● **Aim of the task**:
Starting with the line that contains "left knee: (421, 684, 13)", reproduce each line through the end of the listing below, with no other output.

━━━━━━━━━━━━━━━━━━━━━━━━━━━━━━

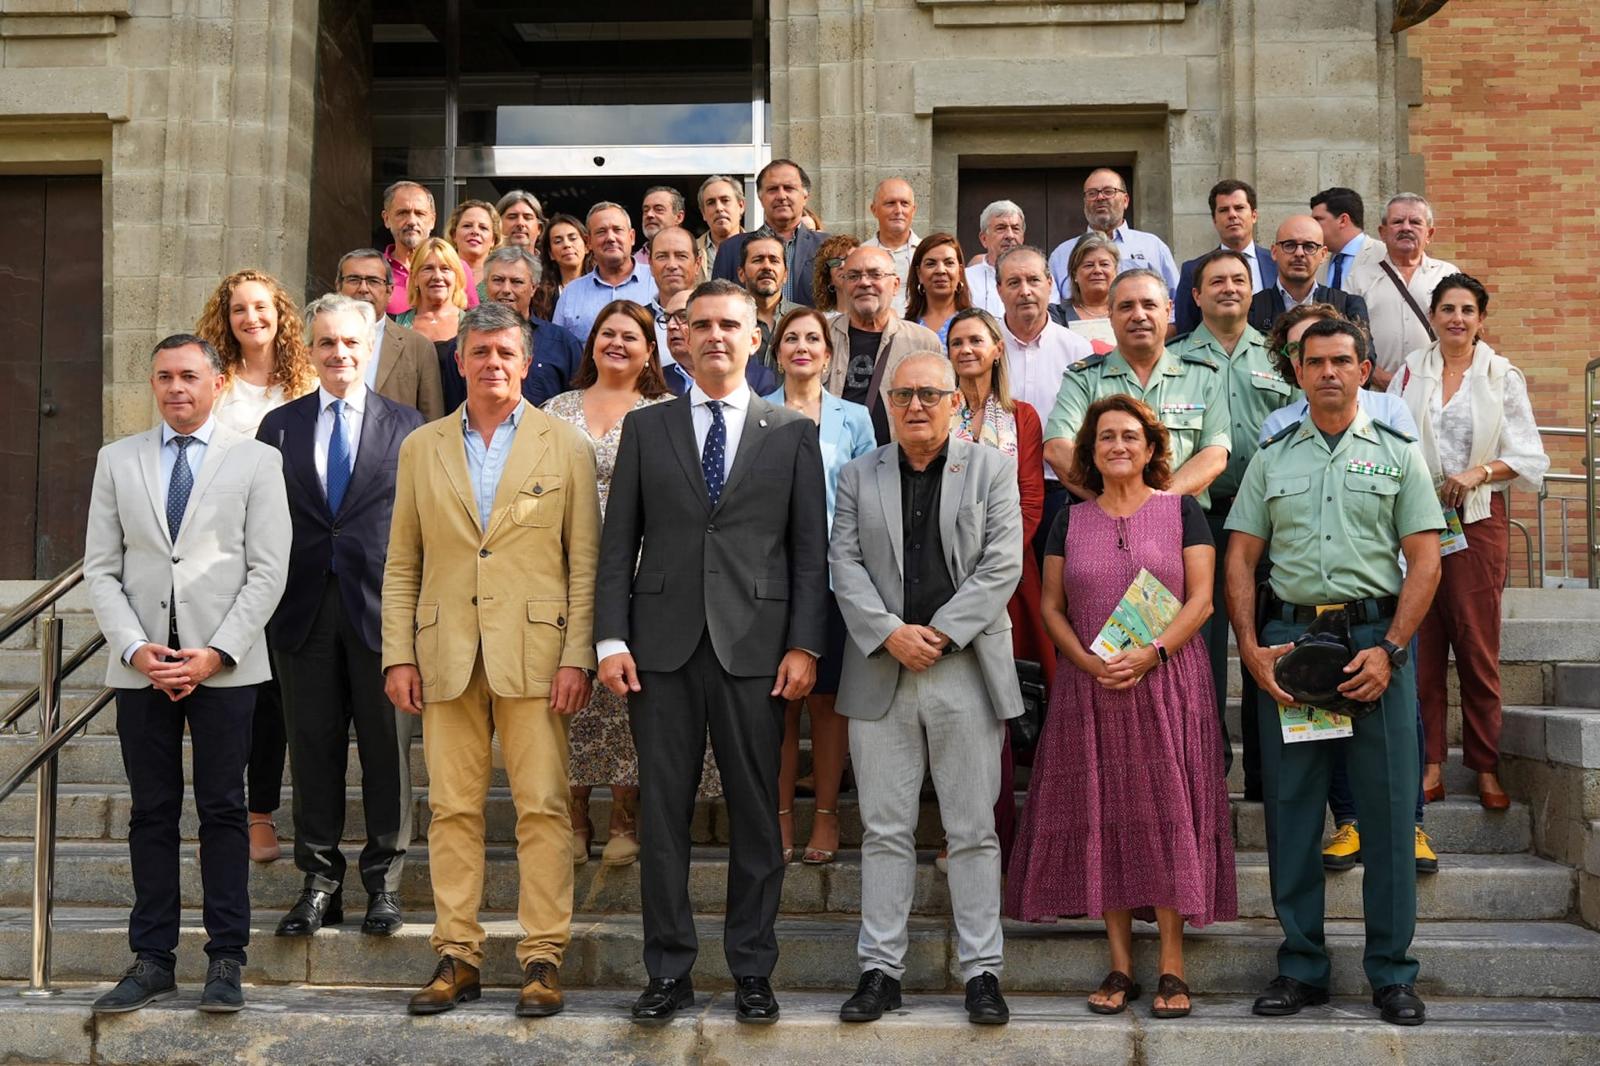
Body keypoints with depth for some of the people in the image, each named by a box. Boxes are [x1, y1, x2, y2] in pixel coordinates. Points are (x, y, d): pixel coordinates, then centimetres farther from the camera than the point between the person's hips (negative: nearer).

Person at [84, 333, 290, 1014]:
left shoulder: (256, 461, 3)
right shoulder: (118, 460, 11)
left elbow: (268, 571, -2)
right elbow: (100, 569, 7)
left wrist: (216, 653, -11)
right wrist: (135, 649, -7)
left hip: (224, 665, -2)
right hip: (140, 665, 2)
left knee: (223, 810, 2)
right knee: (152, 812, 7)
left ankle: (226, 959, 9)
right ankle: (152, 961, 14)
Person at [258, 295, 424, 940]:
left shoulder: (406, 425, 6)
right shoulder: (279, 426, 11)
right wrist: (269, 608, 1)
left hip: (380, 606, -1)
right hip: (304, 609, 2)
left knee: (387, 748, 3)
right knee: (312, 748, 6)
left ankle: (384, 883, 14)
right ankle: (319, 884, 16)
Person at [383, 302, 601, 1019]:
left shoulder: (566, 447, 5)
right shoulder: (421, 449, 12)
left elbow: (585, 562, 2)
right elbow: (402, 564, 12)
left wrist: (577, 656, -6)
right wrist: (397, 655, 3)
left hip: (534, 652, -2)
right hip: (447, 656, 2)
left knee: (542, 807, -2)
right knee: (452, 809, 4)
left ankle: (542, 957, 7)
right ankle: (457, 955, 14)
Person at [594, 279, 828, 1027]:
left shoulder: (792, 433, 8)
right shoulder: (645, 429, 10)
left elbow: (810, 550, 4)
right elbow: (618, 543, 7)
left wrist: (804, 645, -5)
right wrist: (611, 640, -2)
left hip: (754, 649, -1)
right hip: (663, 647, 1)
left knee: (755, 815, 5)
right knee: (663, 813, 5)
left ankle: (752, 970, 16)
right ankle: (669, 971, 15)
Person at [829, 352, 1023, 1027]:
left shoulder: (992, 469, 6)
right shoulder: (858, 476, 12)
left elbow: (1002, 565, -3)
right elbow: (844, 563, 4)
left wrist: (939, 633, -11)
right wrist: (890, 634, -10)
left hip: (965, 668, -1)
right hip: (881, 670, 2)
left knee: (973, 830, 3)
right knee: (885, 830, 6)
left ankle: (982, 971, 11)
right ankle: (880, 970, 13)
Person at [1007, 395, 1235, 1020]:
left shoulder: (1181, 512, 4)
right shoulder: (1071, 522, 11)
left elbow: (1201, 599, -2)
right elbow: (1051, 606, 8)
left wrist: (1150, 654, -16)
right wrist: (1088, 662, -9)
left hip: (1166, 681, -2)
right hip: (1089, 687, 2)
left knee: (1166, 812, -5)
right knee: (1101, 816, 2)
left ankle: (1171, 967, 1)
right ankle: (1120, 966, 9)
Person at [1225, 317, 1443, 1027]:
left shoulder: (1398, 455, 9)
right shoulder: (1271, 460, 13)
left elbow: (1425, 562, 1)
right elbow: (1240, 559, 9)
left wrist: (1389, 650, -11)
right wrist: (1250, 648, -4)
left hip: (1376, 637, -2)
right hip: (1286, 638, 2)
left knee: (1387, 808, 0)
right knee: (1290, 804, 5)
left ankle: (1392, 973, 11)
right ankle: (1301, 967, 15)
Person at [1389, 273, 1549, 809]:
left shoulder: (1503, 376, 5)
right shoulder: (1410, 371, 9)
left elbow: (1529, 457, 3)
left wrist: (1479, 472, -12)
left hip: (1479, 518, -1)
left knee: (1478, 644, -1)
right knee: (1421, 643, 0)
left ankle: (1486, 766, 8)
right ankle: (1430, 761, 7)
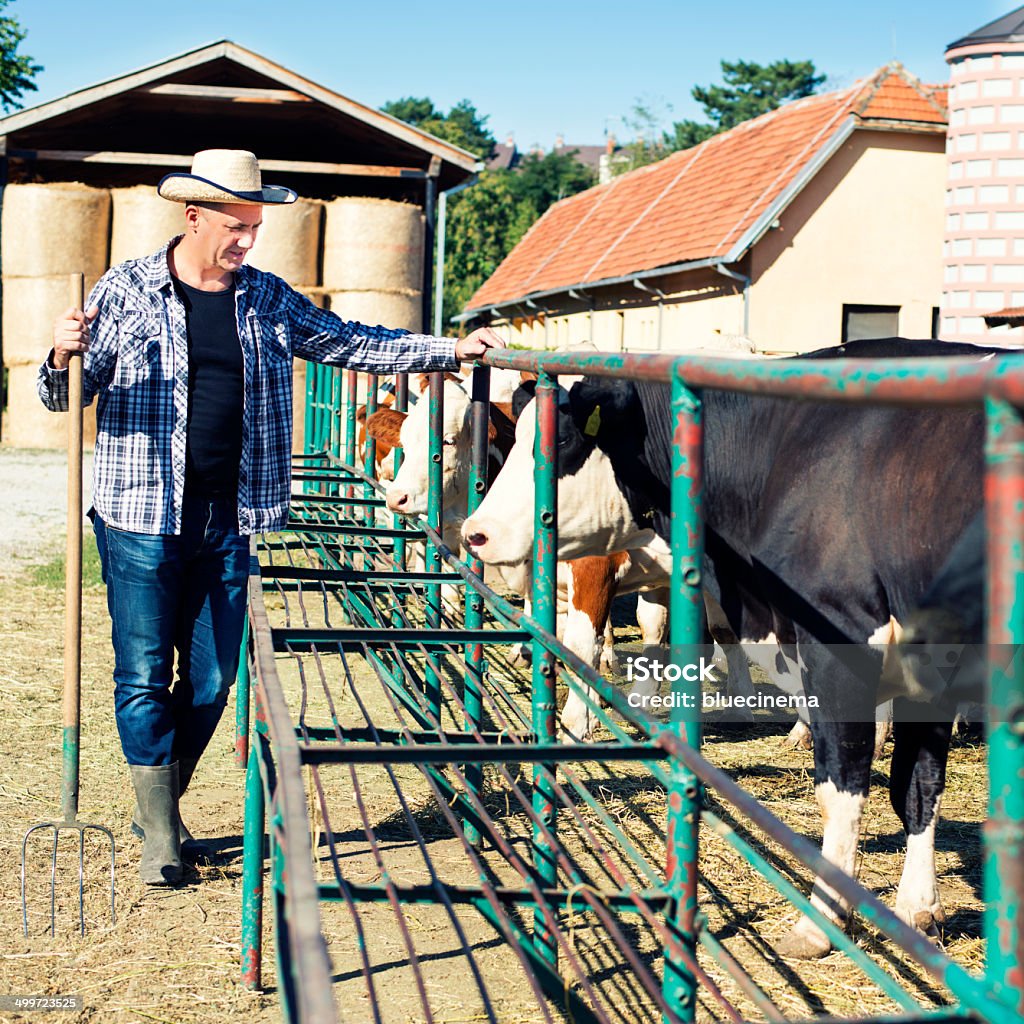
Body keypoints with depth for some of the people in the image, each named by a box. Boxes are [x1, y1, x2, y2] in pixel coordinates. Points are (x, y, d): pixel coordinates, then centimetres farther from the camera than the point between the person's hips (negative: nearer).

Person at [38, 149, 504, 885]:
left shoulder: (269, 301, 9)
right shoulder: (126, 291, -1)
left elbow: (352, 343, 13)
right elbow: (68, 395, -1)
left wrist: (453, 350, 7)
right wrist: (63, 356, -24)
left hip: (229, 522, 4)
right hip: (143, 520, -4)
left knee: (212, 680, 8)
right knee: (145, 676, -1)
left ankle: (166, 808, 30)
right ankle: (158, 838, 12)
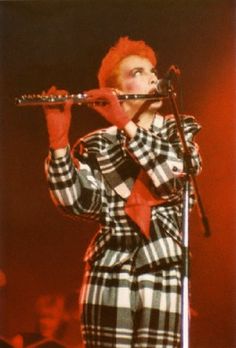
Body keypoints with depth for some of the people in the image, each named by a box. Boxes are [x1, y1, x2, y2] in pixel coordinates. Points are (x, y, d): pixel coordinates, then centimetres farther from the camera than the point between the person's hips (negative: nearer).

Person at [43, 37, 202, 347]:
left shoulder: (181, 130, 12)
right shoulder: (96, 145, 9)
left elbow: (177, 176, -8)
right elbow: (80, 203, -5)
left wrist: (126, 124, -13)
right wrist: (59, 140, -16)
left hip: (164, 270, 0)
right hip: (109, 271, 0)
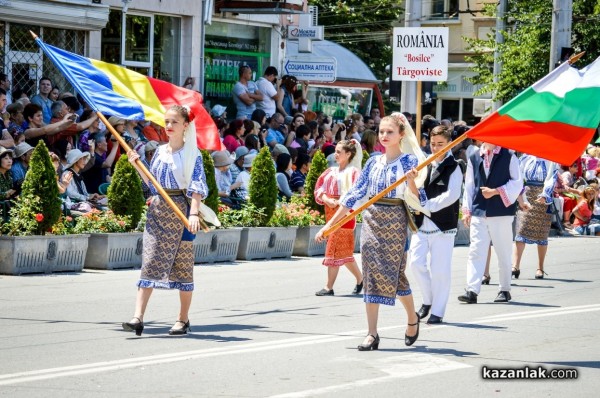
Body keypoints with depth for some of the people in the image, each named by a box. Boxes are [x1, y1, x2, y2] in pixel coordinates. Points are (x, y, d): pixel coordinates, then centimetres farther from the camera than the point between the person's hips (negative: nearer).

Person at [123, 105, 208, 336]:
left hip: (181, 210, -5)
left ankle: (183, 319, 15)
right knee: (149, 262, -6)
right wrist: (137, 165, 6)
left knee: (183, 265, 5)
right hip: (157, 210, 5)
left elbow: (196, 187, -13)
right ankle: (138, 317, -14)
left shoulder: (191, 154, -5)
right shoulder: (160, 152, 12)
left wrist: (194, 213, -26)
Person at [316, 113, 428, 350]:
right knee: (372, 275, -2)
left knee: (394, 273, -1)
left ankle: (412, 318, 26)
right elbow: (355, 194, 11)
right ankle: (372, 334, -3)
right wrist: (330, 224, 8)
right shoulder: (373, 162, 11)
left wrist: (411, 181, -27)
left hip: (395, 221, -4)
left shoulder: (409, 161, -1)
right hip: (371, 220, 4)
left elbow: (415, 199, -6)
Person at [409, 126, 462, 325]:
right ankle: (428, 300, 19)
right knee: (416, 263, -2)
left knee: (440, 269, -1)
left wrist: (427, 205, -19)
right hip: (422, 223, 4)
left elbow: (452, 195, -14)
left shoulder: (453, 167, -3)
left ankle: (437, 311, 7)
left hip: (443, 225, -4)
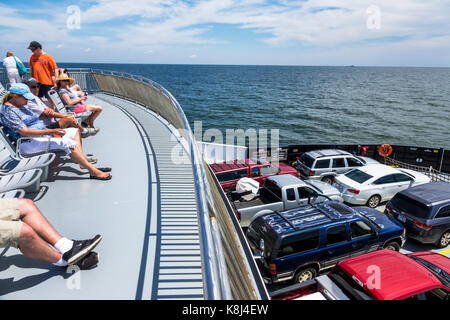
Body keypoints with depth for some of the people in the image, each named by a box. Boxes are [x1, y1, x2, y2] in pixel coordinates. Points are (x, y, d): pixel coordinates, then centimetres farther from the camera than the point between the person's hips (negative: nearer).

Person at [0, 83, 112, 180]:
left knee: (74, 131, 4)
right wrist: (50, 132, -29)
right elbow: (24, 132, -24)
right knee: (67, 142, -28)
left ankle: (83, 162, -13)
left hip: (41, 135, 11)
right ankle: (93, 171, -29)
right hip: (28, 144, -11)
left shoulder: (22, 106, 16)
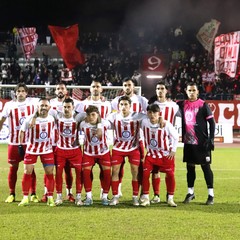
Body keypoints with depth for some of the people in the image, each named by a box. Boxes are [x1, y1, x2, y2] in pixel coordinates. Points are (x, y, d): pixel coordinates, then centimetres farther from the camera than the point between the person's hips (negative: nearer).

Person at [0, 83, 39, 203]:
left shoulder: (33, 102, 0)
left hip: (30, 141, -1)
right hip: (14, 142, 1)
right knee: (13, 167, 6)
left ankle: (33, 194, 12)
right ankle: (12, 194, 17)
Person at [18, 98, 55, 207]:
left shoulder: (52, 119, -5)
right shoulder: (30, 119, -14)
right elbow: (22, 131, -1)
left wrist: (53, 145, 10)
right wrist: (20, 145, -2)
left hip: (47, 149, 2)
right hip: (32, 149, -2)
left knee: (49, 173, -1)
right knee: (27, 173, -1)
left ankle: (50, 198, 8)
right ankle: (25, 198, 8)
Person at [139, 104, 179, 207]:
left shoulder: (166, 124, -19)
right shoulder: (144, 122, -12)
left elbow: (176, 136, -5)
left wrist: (173, 150, -6)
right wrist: (147, 147, 10)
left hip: (166, 154, -2)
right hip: (151, 153, 2)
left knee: (170, 174, -6)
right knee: (145, 173, -10)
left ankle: (170, 199, 9)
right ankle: (145, 198, 2)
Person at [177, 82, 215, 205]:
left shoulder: (203, 105, -6)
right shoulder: (182, 105, 7)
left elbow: (212, 122, -6)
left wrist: (211, 139, -12)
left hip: (202, 143, -5)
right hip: (188, 142, 5)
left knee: (206, 167, 0)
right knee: (190, 167, 11)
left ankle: (211, 194, 5)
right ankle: (190, 192, 22)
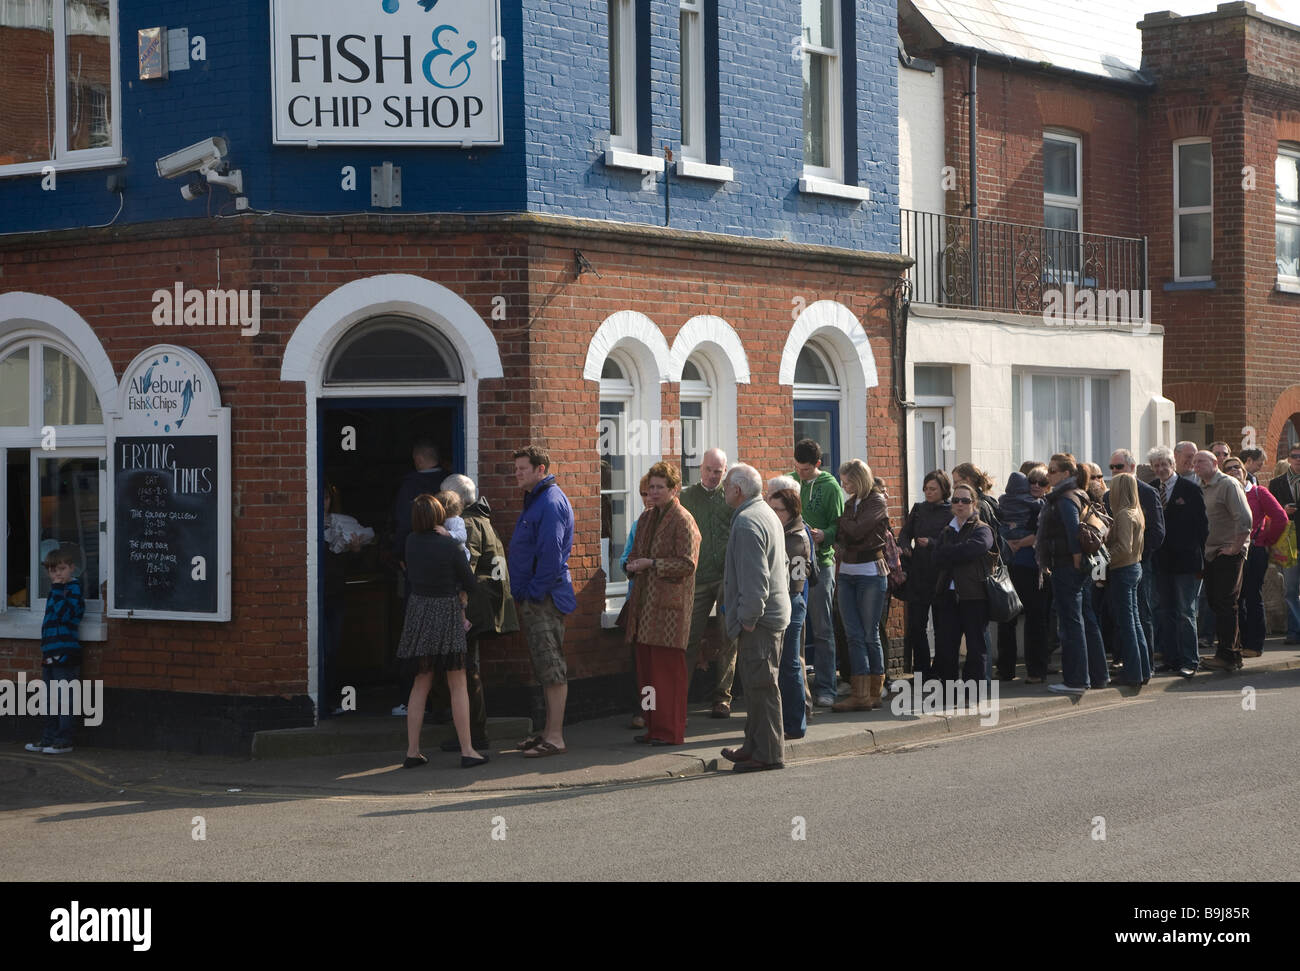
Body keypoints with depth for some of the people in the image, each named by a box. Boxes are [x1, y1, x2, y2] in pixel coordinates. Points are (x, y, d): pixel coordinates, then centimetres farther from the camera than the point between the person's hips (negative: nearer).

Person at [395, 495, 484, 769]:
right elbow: (470, 582, -6)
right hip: (447, 613, -4)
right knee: (458, 685, 2)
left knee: (421, 684, 13)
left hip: (418, 610, 4)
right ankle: (467, 751, 2)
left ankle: (412, 751, 11)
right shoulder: (451, 546, -14)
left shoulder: (411, 542, -2)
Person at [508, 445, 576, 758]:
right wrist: (521, 595, 18)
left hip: (545, 599, -11)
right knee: (545, 668, 14)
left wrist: (534, 592, -19)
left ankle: (555, 738, -8)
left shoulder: (551, 503, -15)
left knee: (552, 668, -9)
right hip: (533, 598, 11)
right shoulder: (535, 500, 18)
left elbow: (551, 553, -21)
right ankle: (549, 731, 20)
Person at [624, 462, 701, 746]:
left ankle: (671, 730, -1)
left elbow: (687, 563, -14)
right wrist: (633, 566, 4)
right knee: (646, 667, 9)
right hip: (645, 602, 8)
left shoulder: (683, 521, -7)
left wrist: (651, 564, -17)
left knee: (668, 669, -6)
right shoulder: (646, 518, 18)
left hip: (670, 604, -8)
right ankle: (654, 727, 17)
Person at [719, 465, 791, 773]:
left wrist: (748, 617, -18)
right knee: (757, 683, 16)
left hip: (758, 619, -11)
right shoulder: (767, 514, 17)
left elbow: (754, 576, -23)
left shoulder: (747, 522, -17)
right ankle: (755, 745, 23)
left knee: (760, 685, -6)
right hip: (774, 613, 11)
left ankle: (768, 753, -3)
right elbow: (782, 567, 25)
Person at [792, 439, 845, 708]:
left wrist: (824, 535, -24)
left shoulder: (830, 486, -3)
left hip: (820, 562, -4)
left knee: (822, 630, 0)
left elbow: (840, 525, -5)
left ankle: (824, 688, 4)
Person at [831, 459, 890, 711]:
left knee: (870, 635, -1)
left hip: (871, 573, -7)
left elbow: (857, 530, -19)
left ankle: (873, 693, 8)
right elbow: (841, 536, 14)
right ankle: (860, 694, -1)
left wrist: (841, 520, -2)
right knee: (854, 635, 0)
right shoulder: (851, 503, 15)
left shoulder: (878, 502, -7)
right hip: (847, 573, 7)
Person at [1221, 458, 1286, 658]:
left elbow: (1280, 518, -2)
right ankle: (1241, 643, 13)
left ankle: (1255, 645, 4)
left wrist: (1267, 541, -1)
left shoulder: (1258, 493, 1)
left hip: (1254, 551, -3)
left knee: (1253, 598, -1)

━━━━━━━━━━━━━━━━━━━━━━━━━━━━━━

● **Solved problem**:
left knee: (421, 684, 13)
left hip: (418, 610, 4)
right ankle: (467, 751, 2)
left ankle: (412, 751, 11)
right shoulder: (451, 546, -14)
left shoulder: (411, 542, -2)
Person at [508, 445, 576, 758]:
right wrist: (521, 595, 18)
left hip: (545, 599, -11)
right knee: (545, 668, 14)
left wrist: (534, 592, -19)
left ankle: (555, 738, -8)
left shoulder: (551, 503, -15)
left knee: (552, 668, -9)
right hip: (533, 598, 11)
right shoulder: (535, 500, 18)
left elbow: (551, 553, -21)
right ankle: (549, 731, 20)
Person at [624, 462, 701, 746]:
left ankle: (671, 730, -1)
left elbow: (687, 563, -14)
right wrist: (633, 566, 4)
right knee: (646, 667, 9)
right hip: (645, 602, 8)
left shoulder: (683, 521, -7)
left wrist: (651, 564, -17)
left knee: (668, 669, -6)
right shoulder: (646, 518, 18)
left hip: (670, 604, -8)
right ankle: (654, 727, 17)
Person at [719, 465, 791, 773]:
left wrist: (748, 617, -18)
right knee: (757, 683, 16)
left hip: (758, 619, -11)
right shoulder: (767, 514, 17)
left elbow: (754, 576, -23)
left shoulder: (747, 522, -17)
right ankle: (755, 745, 23)
left knee: (760, 685, -6)
right hip: (774, 613, 11)
left ankle: (768, 753, -3)
right elbow: (782, 567, 25)
Person at [792, 439, 845, 708]:
left wrist: (824, 535, -24)
left shoulder: (830, 486, -3)
left hip: (820, 562, -4)
left knee: (822, 630, 0)
left elbow: (840, 525, -5)
left ankle: (824, 688, 4)
Person at [831, 459, 890, 711]:
left knee: (870, 635, -1)
left hip: (871, 573, -7)
left elbow: (857, 530, -19)
left ankle: (873, 693, 8)
right elbow: (841, 536, 14)
right ankle: (860, 694, -1)
left wrist: (841, 520, -2)
right knee: (854, 635, 0)
right shoulder: (851, 503, 15)
left shoulder: (878, 502, -7)
right hip: (847, 573, 7)
Person at [1221, 458, 1286, 658]:
left elbow: (1280, 518, -2)
right ankle: (1241, 643, 13)
left ankle: (1255, 645, 4)
left wrist: (1267, 541, -1)
left shoulder: (1258, 493, 1)
left hip: (1254, 551, -3)
left knee: (1253, 598, -1)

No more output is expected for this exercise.